Dans un contexte de danger accru pour la sécurité nationale, il est nécessaire de concilier l’efficacité de l’administration et le respect des principes républicains, notamment liés au contrôle par le Parlement de l’action du Gouvernement.
La mise en place de l’état d’alerte de sécurité nationale étend les prérogatives de l’exécutif afin d’améliorer sa réactivité. Ce dispositif peut être utile, notamment face à une menace plurielle ou hybride.

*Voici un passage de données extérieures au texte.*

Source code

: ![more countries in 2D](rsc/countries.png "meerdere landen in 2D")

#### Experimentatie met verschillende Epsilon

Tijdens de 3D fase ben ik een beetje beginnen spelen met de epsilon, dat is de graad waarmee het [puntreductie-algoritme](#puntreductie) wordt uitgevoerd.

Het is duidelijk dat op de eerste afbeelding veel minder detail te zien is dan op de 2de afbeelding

Toutefois, le Parlement est matériellement capable d’adopter un texte de loi visant à proroger l’état d’alerte de sécurité nationale dans un délai d’un mois. Dès lors, le délai de deux mois apparaît en décalage avec la capacité du Parlement à contrôler l’action du Gouvernement.
Il est donc possible de réduire le délai à un mois le délai au-delà duquel l’approbation du Parlement pour prolonger l’état d’alerte de sécurité nationale est nécessaire.
C’est l’objet de cet amendement de repli proposé par le groupe Écologiste et social.